Baiona urge a que se ejecute la Fase 2 del Paseo de A Foz “por seguridad”

FOTO: PABLO F. ESTÉVEZ // Paseo de A Foz.

Dos semanas después de que las obras de reparación del tramo derrumbado del Paseo de A Foz se diesen aparentemente por concluidas, el alcalde Carlos Gómez continúa sin tener noticias de la Dirección General de Costas aunque confía en poder mantener un encuentro a lo largo de esta semana. Lo cierto es que Gómez manifestó cierto grado de disconformidad con el resultado de los trabajos sobre todo en el modo de rematar la unión entre el muro de contención y la escollera. Independientemente de cuáles sean los planes del organismo estatal, la superficie restante de la construcción comienza a preocupar a las autoridades locales.

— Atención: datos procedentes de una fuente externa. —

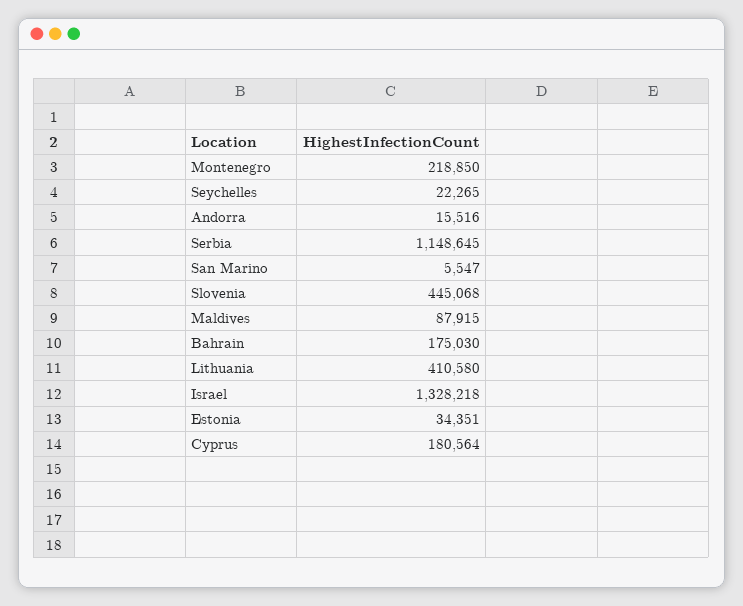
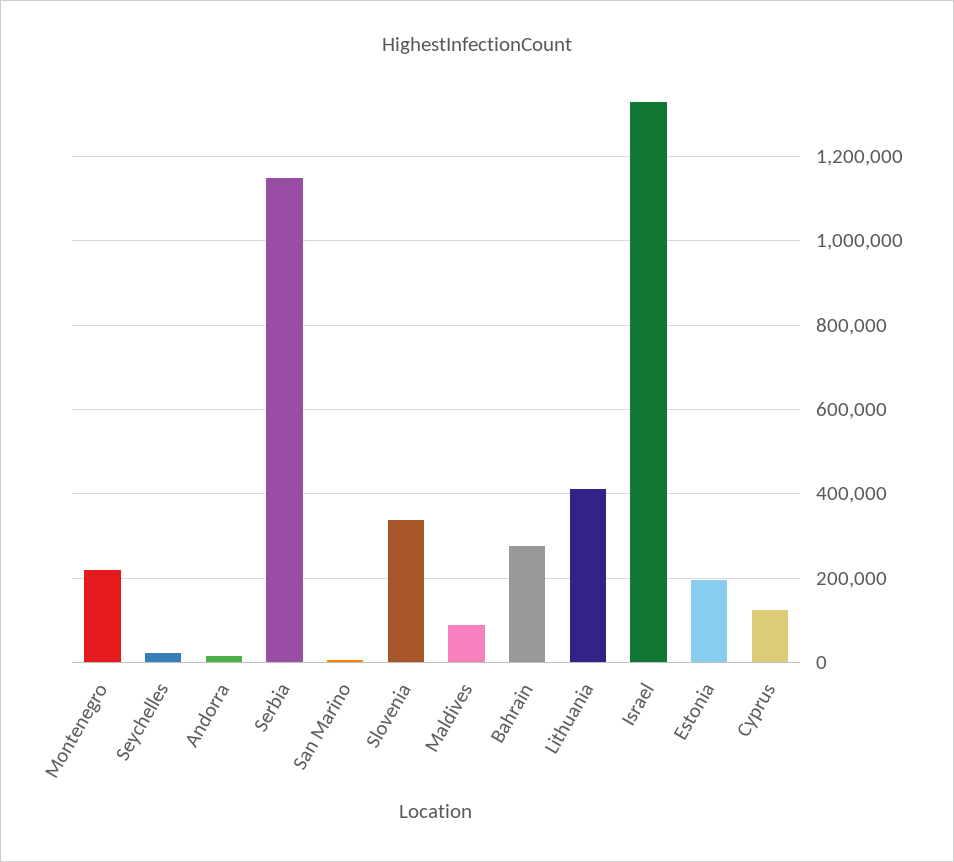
Slovenia: 445068 -> 340000
Bahrain: 175030 -> 280000
Estonia: 34351 -> 200000
Cyprus: 180564 -> 120000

Y es que su deterioro va en aumento y temen que vuelva a repetirse el desenlace de 2018. “Hablamos de que los problemas estructurales afectan a toda la zona carente de escollera desde mucho antes de que colapsase parcialmente, el tiempo corre en nuestra contra y es necesario que se actúe con rapidez”, manifiesta Gómez que a su vez insiste en que las obras se ejecuten de manera urgente “por seguridad”. En este sentido considera razonable que hubiesen decidido una solución tan tosca para las obras que acabaron el pasado 20 de diciembre, si su intención es la de darle continuidad en pocos meses continuando con la Fase 2. “De otro modo no lo entenderíamos”, incide.

Una vez que logren mantener un encuentro con responsables de Costas aprovecharán para tratar de aclarar estas y otras cuestiones pero también se interesarán por la carta de ruta pensada para los 200 metros restantes. Asimismo insistirán en la importancia de que se derribe lo antes posible toda la construcción afectada por la erosión del agua y se prosiga con el proyecto “antes de lamentar males mayores”. Mientras el gobierno local permanece a la espera de nuevos datos, las obras que llevan abiertas al público desde hace dos semanas están despertando las críticas de no pocos vecinos que ponen su grito en el cielo a través de las redes sociales.

Incluso algunos de ellos advierten de un leve hundimiento en su superficie. Y es que el plan de actuación comenzó como algo integral con un presupuesto estimado de dos millones de euros, pero este se fue modificando en repetidas ocasiones mientras las partidas se fueron reduciendo al tiempo que se demoraban las actuaciones para acabar con una intervención inicial inferior a los 200.000 euros.